Scholars of biofiction and film have drawn attention to the ways in which biographical novels and biopics are implicated in the construction of female subjectivity, while the field of life-writing research has seen a rise of interest in questions of gender identity. This conference aims to bring studies of biofiction and biopics into close dialogue with gender-sensitive approaches to biography, so as to shed light on the interactions between life writing, fiction, and dynamics of gender. We are particularly interested in papers that rigorously consider the theoretical questions at the heart of this conference: How do fictions and films about historical women relate to, or challenge, existing theories of women’s biography or gender-sensitive approaches to life writing? What common parameters are available to narrate women’s lives, and how can these be historicised? What does the fictional element contribute to (or subtract from) the image generated of the subject in relation to previous representations? What is the ideological thrust and broader cultural function of these narratives? And how do these re-imagined herstories trouble or confirm the sex-gender systems within and against which they operate?

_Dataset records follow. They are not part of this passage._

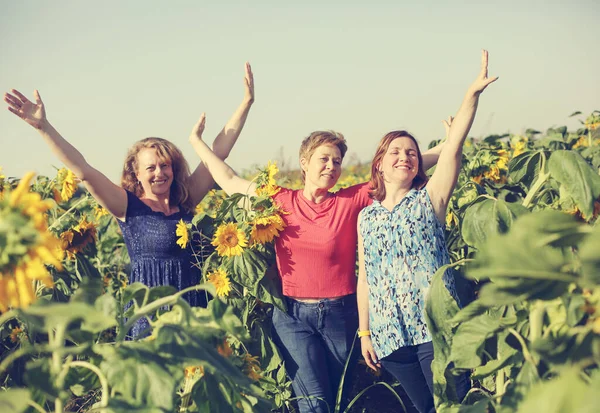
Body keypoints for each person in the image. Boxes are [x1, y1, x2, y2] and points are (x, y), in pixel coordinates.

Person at [188, 87, 445, 412]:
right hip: (293, 315)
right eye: (324, 159)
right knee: (315, 402)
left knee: (338, 395)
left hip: (340, 313)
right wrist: (197, 142)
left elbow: (398, 167)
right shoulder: (279, 200)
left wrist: (447, 147)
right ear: (304, 162)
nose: (331, 166)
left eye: (337, 161)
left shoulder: (351, 200)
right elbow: (228, 178)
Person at [3, 62, 255, 339]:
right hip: (149, 320)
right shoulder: (127, 206)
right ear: (136, 173)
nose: (160, 173)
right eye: (151, 168)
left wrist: (246, 103)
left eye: (165, 166)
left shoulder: (186, 199)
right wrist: (43, 126)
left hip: (194, 314)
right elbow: (84, 171)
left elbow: (218, 152)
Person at [357, 50, 497, 413]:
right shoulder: (366, 217)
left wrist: (472, 94)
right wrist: (365, 332)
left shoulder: (429, 198)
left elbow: (453, 148)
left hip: (436, 329)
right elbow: (366, 280)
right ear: (380, 165)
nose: (405, 157)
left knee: (454, 407)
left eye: (412, 153)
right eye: (396, 152)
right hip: (390, 337)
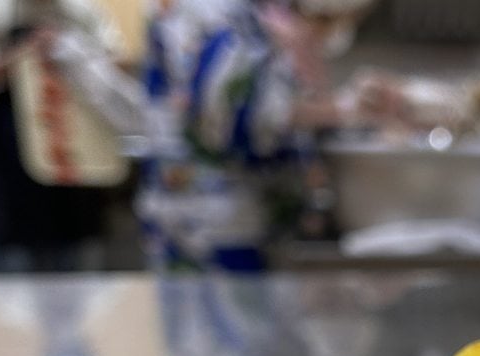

Topics may include, but are by no means limited to, …

  • Notable women in cultural memory: exemplarity and ideological functionalisation of the protagonist/s; if representations of past lives tell us more about views of femininity at the time of their production than in the biographee’s life-time, what need does a novel or film fulfil in its respective present? What narrative/filmic strategies render visible the location of the fiction within a specific culture of gender?
  • Genre and gender: What generic features distinguish biographical or fictional/filmic representations of historical women (plot model, typical features/ motifs/ representational modes)? To what extent do these corroborate or unsettle gendered subject positions? What understandings of life writing, and particularly women’s lives, are encoded in the genres? (e.g. experimental, clichéd, genre fiction, self-reflexive approaches, spot-light approach, collective biography etc.)
  • Postcolonial theory and intersectional approaches: how is the depiction of female subjectivity in biopics/ biographical novels inflected by other categories such as ethnicity, class, or age?
  • Female biopics/ biofiction in the marketplace: the mass-market demand for “real lives”; biofiction/biopics and literary/film awards; biographical fiction and film as media of gendered celebrity culture, commodifying women’s lives for public consumption
  • Reception:What processes of identification are at work in the reception of biofiction/ biopics? How can theories of affect and empathy help to illuminate these? What can reviews of biopics/ biofiction tell us about the discursive construction of gender identity via different modes of reading/ watching biographical fiction and film?

Keynote speakers:

Prof. Diana Wallace, University of South Wales

Dr. Belén Vidal, King’s College London

& reading by acclaimed novelist Patricia Duncker

Conference language:

English.

Deadline: 

Please email your proposal (250w) and a brief bio note (80w) to Julia.Novak@univie.ac.at
by 21 June 2019.

Notifications:

23 August 2019.

Selected contributions will be considered for inclusion in a peer-reviewed collection or special journal issue.

* With the submission of your proposal you consent that any data you submit will be saved by the organisers until the end of 2019. Your email will be used for the limited purpose of informing you about updates and news relating to the conference and will not be passed on to any third parties.